Un second type de wagons, les CP-1232 (sorte de modèle rénové du DOT-111), ne pourra quant à lui plus servir au transport de pétrole brut à compter du mois de novembre — plutôt qu’en 2020 — s’il n'est pas renforcé d’une coque thermique qui lui permet de résister en cas de d’incendie. Au total, ce sont 21 000 wagons-citernes au Canada qui ne pourront plus transporter de pétrole ou de matières inflammables volatiles.

« C’est une bonne nouvelle, a fait valoir le ministre Garneau. Parce que, quand tu vois passer un train dans ta communauté, tu vas savoir que c’est plus sécuritaire quand il transporte des matières dangereuses. »

Ottawa n’a pas eu à forcer la main de l’industrie ferroviaire, a admis le ministre. « On a toujours voulu accélérer le retrait de certains wagons, qui sont moins sécuritaires et, heureusement, l’industrie était sur la même page que nous. Au lieu d’être obligés d’attendre jusqu’en 2025, ils ont accéléré le retrait de certains wagons qui n’ont pas de chemise thermale. » Le Canadien pacifique et le Canadien national n’ont pas précisé au Devoir s’ils utilisaient encore des wagons DOT-111 ou CP-1232. Un porte-parole du CN, Jonathan Abecassis, a cependant reconnu que l’annonce fédérale accélérerait le retrait de certains wagons-citernes.

De la poudre aux yeux ?

Un expert de l’industrie ferroviaire craint toutefois que les vieux wagons ne soient simplement remplacés par les nouveaux modèles TC-117, qui ont été dévoilés en 2015 comme étant plus robustes, construits d’un acier plus épais, avec un bouclier à l’avant et à l’arrière de même qu’une coque thermale qui devait leur permettre de résister au feu.

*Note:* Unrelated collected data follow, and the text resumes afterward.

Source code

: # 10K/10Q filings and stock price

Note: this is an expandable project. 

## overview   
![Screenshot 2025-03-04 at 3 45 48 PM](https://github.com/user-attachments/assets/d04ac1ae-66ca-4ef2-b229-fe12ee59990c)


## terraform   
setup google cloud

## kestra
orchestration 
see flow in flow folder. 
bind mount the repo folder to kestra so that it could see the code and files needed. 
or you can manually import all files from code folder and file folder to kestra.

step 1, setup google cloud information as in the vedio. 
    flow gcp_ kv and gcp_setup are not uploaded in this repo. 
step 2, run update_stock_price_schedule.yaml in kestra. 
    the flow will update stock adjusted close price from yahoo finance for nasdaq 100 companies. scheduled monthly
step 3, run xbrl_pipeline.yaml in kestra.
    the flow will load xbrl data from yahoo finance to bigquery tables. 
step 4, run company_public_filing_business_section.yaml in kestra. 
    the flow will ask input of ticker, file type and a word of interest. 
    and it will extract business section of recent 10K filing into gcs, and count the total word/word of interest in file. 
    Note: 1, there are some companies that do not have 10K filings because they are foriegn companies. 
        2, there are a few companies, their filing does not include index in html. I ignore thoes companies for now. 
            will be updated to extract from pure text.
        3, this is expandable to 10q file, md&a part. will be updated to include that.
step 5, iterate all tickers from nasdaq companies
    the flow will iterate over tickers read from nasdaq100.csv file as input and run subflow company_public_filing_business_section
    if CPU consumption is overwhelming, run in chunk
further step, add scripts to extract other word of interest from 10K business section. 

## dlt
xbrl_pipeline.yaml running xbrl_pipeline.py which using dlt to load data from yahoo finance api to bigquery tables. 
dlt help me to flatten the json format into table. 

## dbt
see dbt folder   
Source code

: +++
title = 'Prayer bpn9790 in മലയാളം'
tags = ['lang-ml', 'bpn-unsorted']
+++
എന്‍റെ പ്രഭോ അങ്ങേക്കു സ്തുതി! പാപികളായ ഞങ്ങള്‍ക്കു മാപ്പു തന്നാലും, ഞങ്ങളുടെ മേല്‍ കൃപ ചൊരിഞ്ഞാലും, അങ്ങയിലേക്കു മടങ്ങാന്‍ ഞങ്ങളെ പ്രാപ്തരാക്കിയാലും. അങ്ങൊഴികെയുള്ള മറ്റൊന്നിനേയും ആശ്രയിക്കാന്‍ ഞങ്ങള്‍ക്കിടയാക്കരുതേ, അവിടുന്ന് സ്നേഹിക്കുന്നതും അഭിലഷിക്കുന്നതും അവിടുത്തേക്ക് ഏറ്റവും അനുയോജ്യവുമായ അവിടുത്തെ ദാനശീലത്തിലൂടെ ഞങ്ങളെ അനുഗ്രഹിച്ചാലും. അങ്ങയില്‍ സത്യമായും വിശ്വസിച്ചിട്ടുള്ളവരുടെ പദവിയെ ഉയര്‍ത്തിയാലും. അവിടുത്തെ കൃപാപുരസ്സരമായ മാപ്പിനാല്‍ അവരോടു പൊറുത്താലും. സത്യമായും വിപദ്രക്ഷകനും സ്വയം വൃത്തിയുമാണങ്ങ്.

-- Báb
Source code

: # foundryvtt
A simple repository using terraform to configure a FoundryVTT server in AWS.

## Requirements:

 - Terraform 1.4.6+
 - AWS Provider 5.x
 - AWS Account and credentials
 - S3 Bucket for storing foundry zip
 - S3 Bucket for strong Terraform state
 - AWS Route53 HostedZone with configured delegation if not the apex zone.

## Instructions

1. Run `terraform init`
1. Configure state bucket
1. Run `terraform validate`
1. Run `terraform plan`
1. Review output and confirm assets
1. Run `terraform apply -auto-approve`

Or, ces wagons-citernes ont été impliqués dans un accident en Iowa en juin et ils ont, comme à Lac-Mégantic, été perforés. « On est en train de berner tout le monde, déplore Jacques Vandersleyen. On a promis des CT-117 hyper sécuritaires qui pouvaient résister à n’importe quoi. Et ce qu’on est en train de nous passer, c’est un sapin. »

Aux États-Unis, 92 % des 14 800 wagons-citernes transportant du pétrole brut au premier trimestre de 2018 étaient des CP-1232 renforcés ou des nouveaux DOT-117. Mais 7 % de la flotte comptait encore de vieux DOT-111 (45 wagons) et des CP-1232 sans chemise thermale (1066 wagons). L’Association of American Railroads rapporte que les wagons CP-1232 sans coque thermale devront cesser de transporter du pétrole brut au printemps 2020 aux États-Unis — cinq mois plus tard qu’au Canada. Quant aux DOT-111, ils pourront contenir des liquides inflammables encore jusqu’en 2025 aux États-Unis. Le gouvernement fédéral rétorque que les trains en provenance des États-Unis sont contrôlés de façon aléatoire à la frontière.

La Fédération canadienne des municipalités s’est réjouie du retrait progressif accéléré des vieux wagons-citernes, « un autre pas important vers un transport ferroviaire plus sécuritaire des marchandises dangereuses », a commenté la présidente Vicky-May Hamm, mairesse de Magog. La FCM espère toutefois d’autres réformes, notamment des améliorations aux passages à niveau en réparant les rails, en les encadrant de clôtures ou en ajoutant des feux clignotants. Car c’est là que surviennent la plupart des accidents, a déploré Mme Hamm. La FCM réclame également d’être avisée en amont du transport de matières dangereuses par train sur le territoire des municipalités plutôt qu’après, comme c’est le cas actuellement.